Woko Utoro
Saya pernah ditanya seperti judul tulisan ini, apakah hidup hanya sekumpulan rutinitas. Saya tentu menjawab iya dengan beberapa alasan. Akan tetapi satu di antara teman kami tidak setuju dengan alasan hidup ini berkembang, tumbuh dan berubah. Mungkin pernyataan tersebut benar. Tapi pernyataan saya pun tidak berarti salah. Saya akan tunjukkan rasionalisasinya.
Bahwa hidup hanya sekumpulan rutinitas adalah perspektif psikologi terutama Freud dengan struktur kepribadian id, ego, superego. Bagi Freud struktur kepribadian itu dikontrol oleh tingkat kesadaran. Sedangkan rutinitas dibentuk berdasarkan basic insting yang dimiliki manusia. Terutama insting untuk memenuhi kebutuhan hidup. Anda mungkin tahu bahwa insting manusia yaitu berkaitan dengan makan, seks dan kebutuhan untuk bertindak serta memutuskan.

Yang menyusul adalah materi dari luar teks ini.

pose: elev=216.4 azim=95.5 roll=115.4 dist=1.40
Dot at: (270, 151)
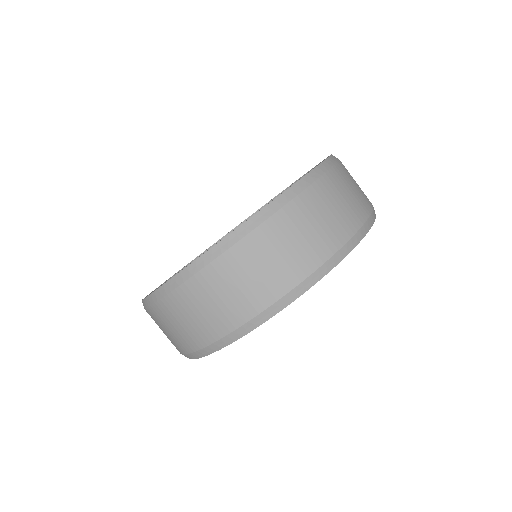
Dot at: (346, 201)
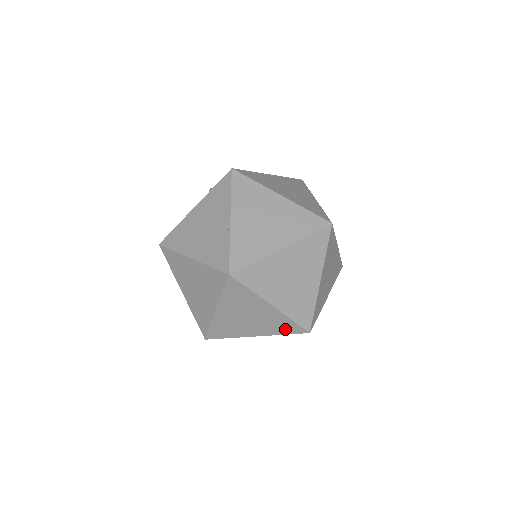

Tentu kita juga tahu bahwa kebutuhan tersebut dapat dipenuhi hanya dengan melakukan serangkaian aktivitas. Jika ingin kaya maka bekerja dan jika ingin pintar harus belajar. Aktivitas itulah yang dilakukan dalam bingkai rutinitas. Dan siapa yang bisa menghindar dari rutinitas harian tersebut.
Dalam tataran psikologi rutinitas dibentuk berdasarkan kebutuhan tentu di Islam pun dikenal dengan istilah kebutuhan lahiriah. KH Haris Shodaqoh menjelaskan hal itu berdasarkan surah Al An'am ayat 32 ada istilah la'ibun wa lahwun. Dua kata itu berarti hidup hanyalah permainan dan senda gurau. Menurut tafsir al Qurtuby dijelaskan bahwa permainan dibagi dua yaitu permainan dalam arti seperti anak-anak dan permainan dalam hati.
Permainan dalam arti lahiriah percis seperti anak-anak yang membutuhkan hiburan. Waktunya amat terbatas akan tetapi setiap manusia menyukainya. Karena bagi Johan Huizinga manusia memang tergolong homo ludens atau menyukai permainan dan bermain. Lantas apa hubungannya dengan rutinitas. Sederhana saja bahwa permainan dan senda gurau diibaratkan rutinitas yang diulang-ulang tiap hari. Seperti halnya kebutuhan manusia yang harus dipenuhi tiap hari.
Kita belajar bahwa kebutuhan manusia itu sebenarnya hanya butuh sedikit saja. Akan tetapi kita terjebak dalam makna lahiriah yaitu rutinitas. Bayangkan saja manusia sebenarnya hanya butuh sepiring nasi untuk makan. Akan tetapi manusia justru terjebak kerja keras siang malam sampai lupa waktu. Bahkan manusia lebih mudah menggadaikan permainan dalam hati yang lebih bersifat rohani.
Di sinilah kita harus memahami bahwa ada yang lebih penting dari sekadar candaan, gurauan dalam makna lahiriah yaitu dimensi rohani alias batin. Dimensi yang jarang manusia perhatikan kecuali sibuk menghias lahiriah. Maka dari itu agar tidak melulu rutinitas kita harus punya strategi bagaimana agar dimensi batin juga terpenuhi. Yaitu dengan cara beribadah kepadaNya. Sungguh hidup esensinya adalah menghamba kepadaNya.